Frontend smoke tests (with both servers running):

  • Hero, "How it works", and the upload card all render on first load.
  • Clicking Try sample data populates the dashboard end-to-end: summary cards, monthly trend chart, category donut, top products, data quality card, and cleaned data preview.
  • Uploading sample-data/ecommerce-sample.csv shows duplicate rows removed in the data quality card.
  • Uploading sample-data/freelancer-income-expense.csv shows missing categories filled in the data quality card.
  • Download Cleaned Excel and Download PDF Report are disabled before any analysis runs and become real download links after.
  • Stopping the backend and clicking Try sample data shows a friendly "Cannot reach the backend" error card; restarting the backend lets a retry succeed.
  • npm run build finishes without errors.

Deployment plan

Backend → Render

  1. Push this repo to GitHub.
  2. On Render, create a new Web Service from the repo.
  3. Settings:
    • Root directory: backend
    • Build command: pip install -r requirements.txt
    • Start command: uvicorn app.main:app --host 0.0.0.0 --port $PORT
    • Environment: Python (Render reads runtime.txtpython-3.11.9)
    • Env var: FRONTEND_ORIGIN=https://your-frontend.vercel.app

Frontend → Vercel

  1. On Vercel, import the same GitHub repo.
  2. Settings:
    • Root directory: frontend
    • Build command: npm run build
    • Output directory: dist
    • Env var: VITE_API_BASE_URL=https://your-backend.onrender.com
  3. Redeploy after the backend is live so the env var is baked into the build.

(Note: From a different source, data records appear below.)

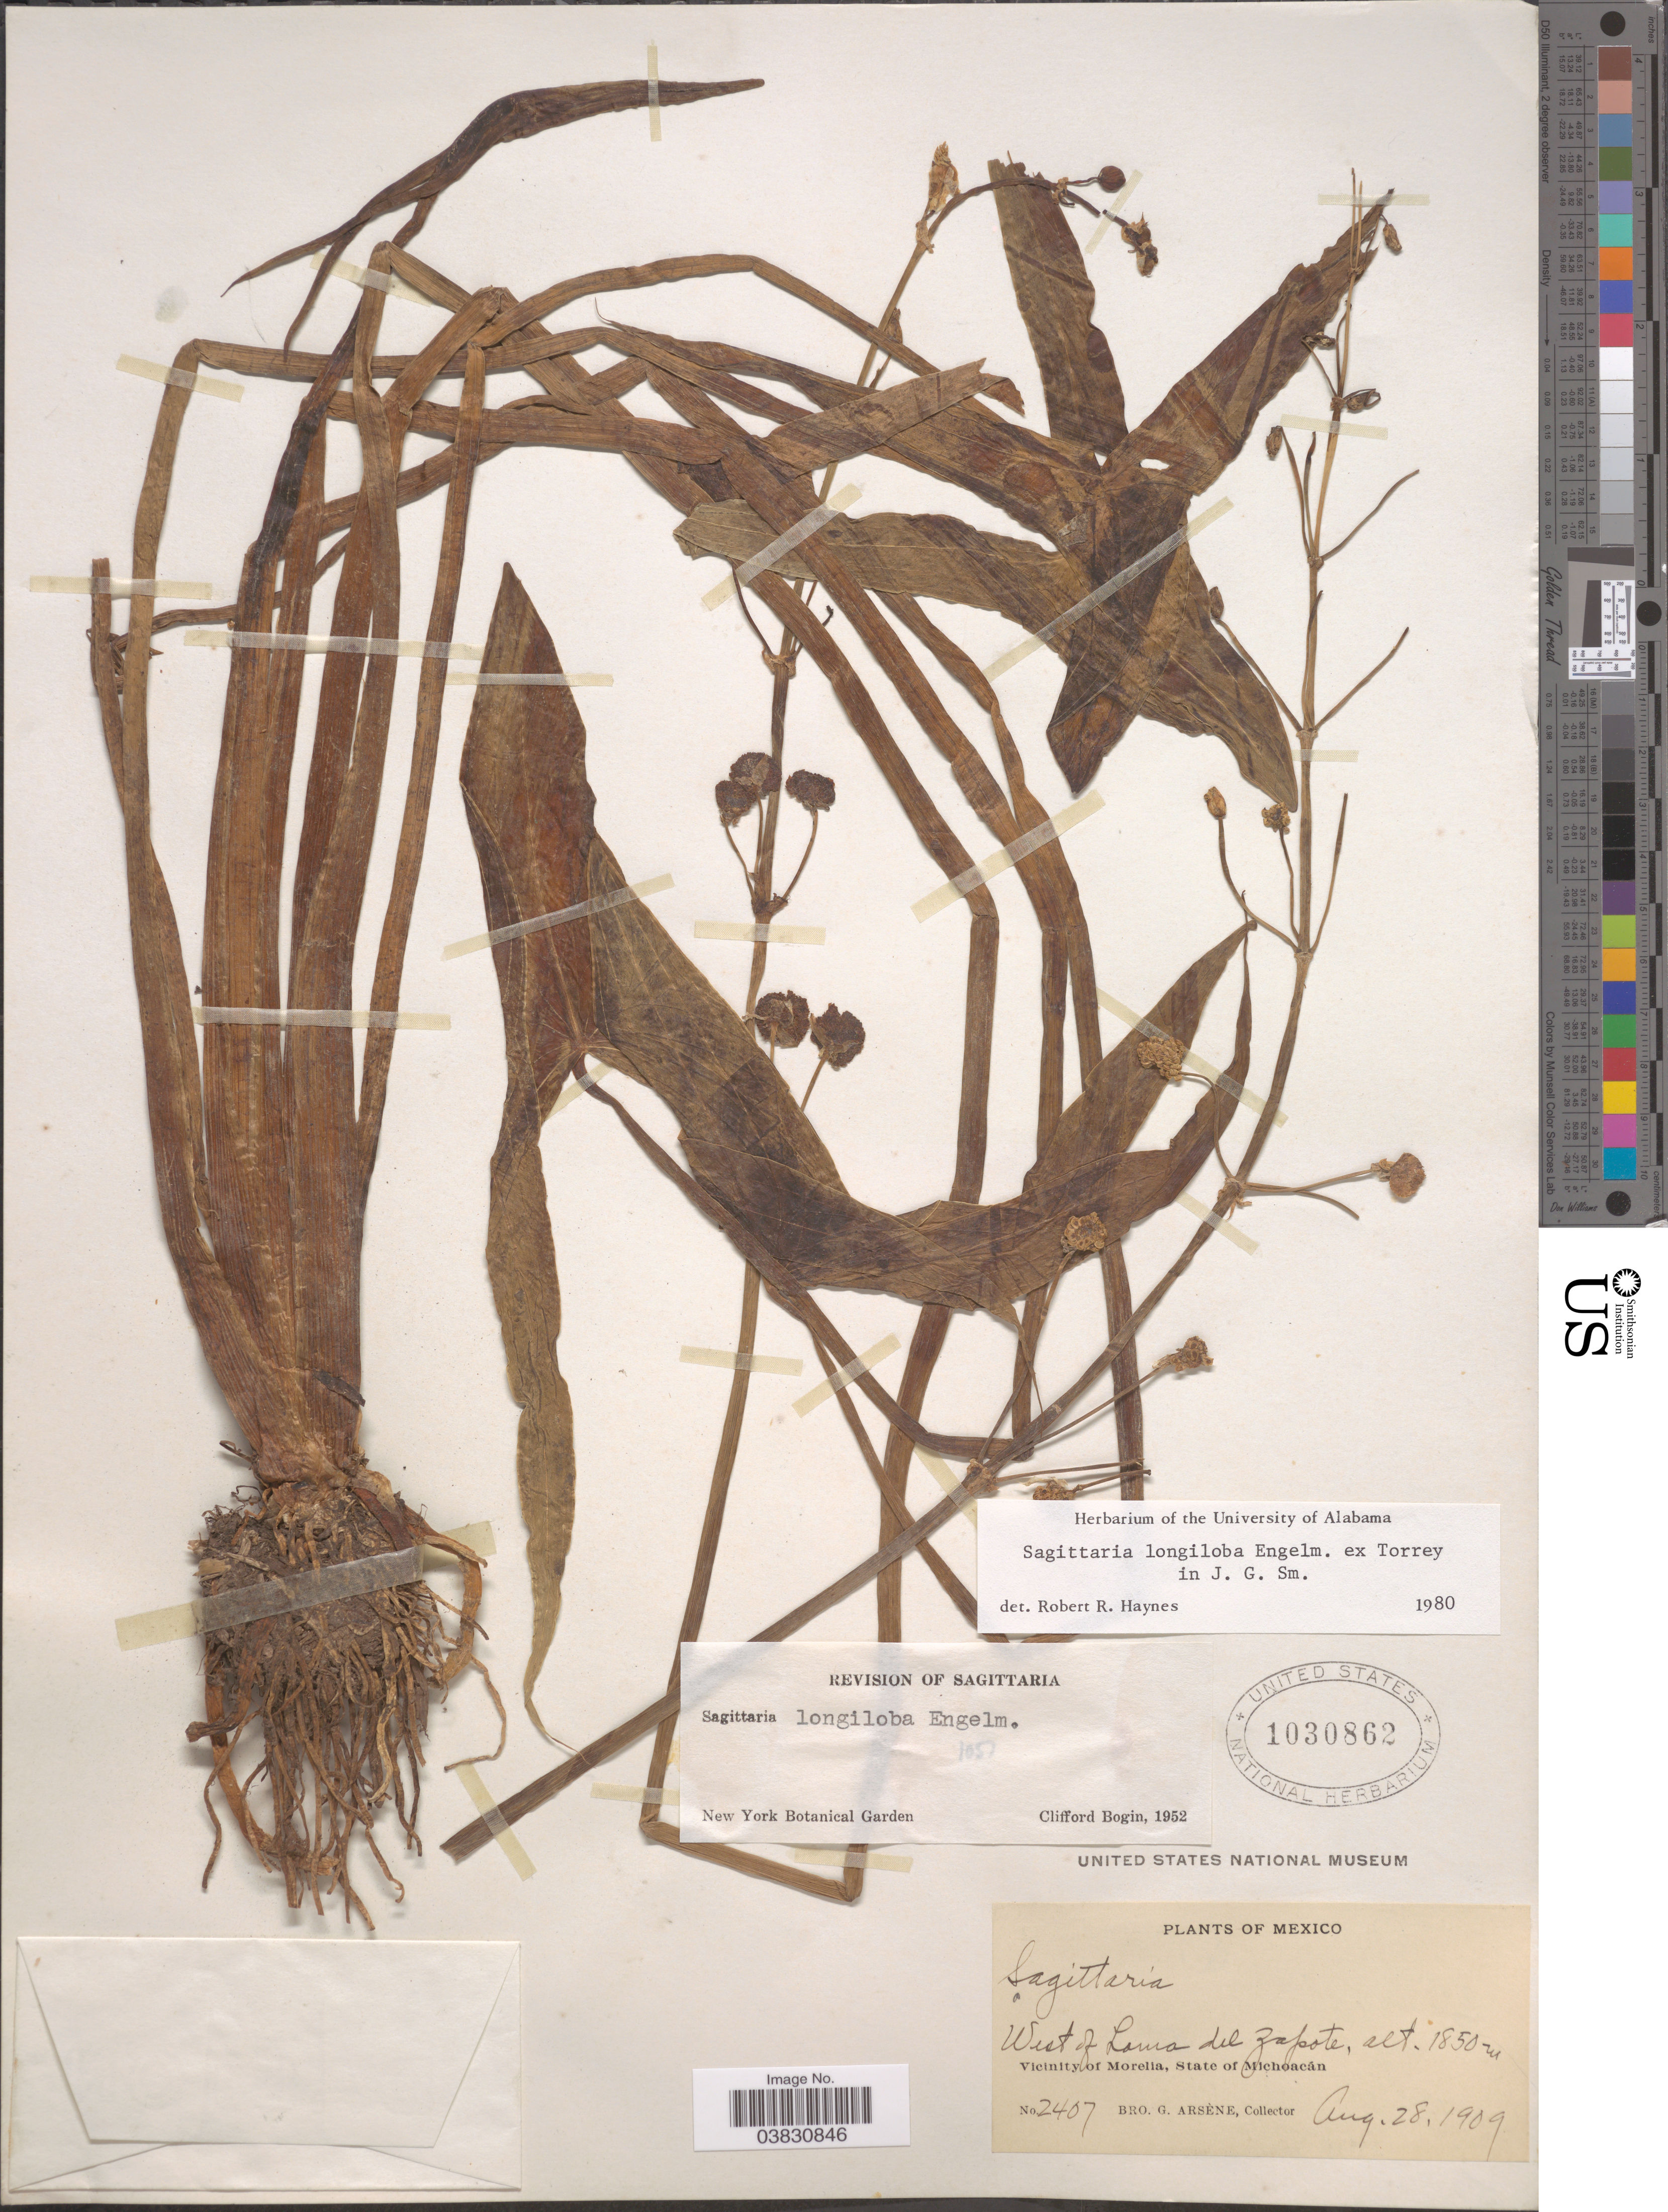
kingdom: Plantae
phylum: Tracheophyta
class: Liliopsida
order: Alismatales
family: Alismataceae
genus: Sagittaria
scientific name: Sagittaria longiloba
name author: Engelm. ex J.G. Sm.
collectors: Bro. G. Arsène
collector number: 2407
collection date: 1909-08-28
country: Mexico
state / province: Michoacán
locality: West of Lama del Zapote. Vicinity of Morelia.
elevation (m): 1850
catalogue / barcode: US 1030862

Portfolio business use case

Small businesses and freelancers usually keep their books in a spreadsheet that looks "good enough" but is hard to read at a glance:

  • Currency mixed with text ("$1,200", "৳500", "(1000)")
  • Different column names every month (Order Date vs Date vs Sale Date)
  • Missing categories
  • Duplicate or empty rows

This app is the "instant clean + profit report" tool that converts that messy export into a presentation-ready dashboard and a shareable PDF — useful for monthly reviews, year-end summaries, or quick client reports.

Future improvements

Kept deliberately out of the MVP — only worth adding when a real user needs them:

  • Multi-currency support — detect currency per row and report totals per currency.
  • Persistent history — a tiny SQLite store so a user can compare months or re-open a previous analysis without re-uploading.
  • CSV download of the cleaned dataset (in addition to Excel + PDF).
  • Date range filter on the dashboard for users with large files.
  • AI-assisted categorization as an opt-in upgrade for messy descriptions the keyword categorizer can't classify.
  • Auth + per-user history — only if there's a real customer asking.

License

MIT — use it freely for portfolio, learning, or as a starting point.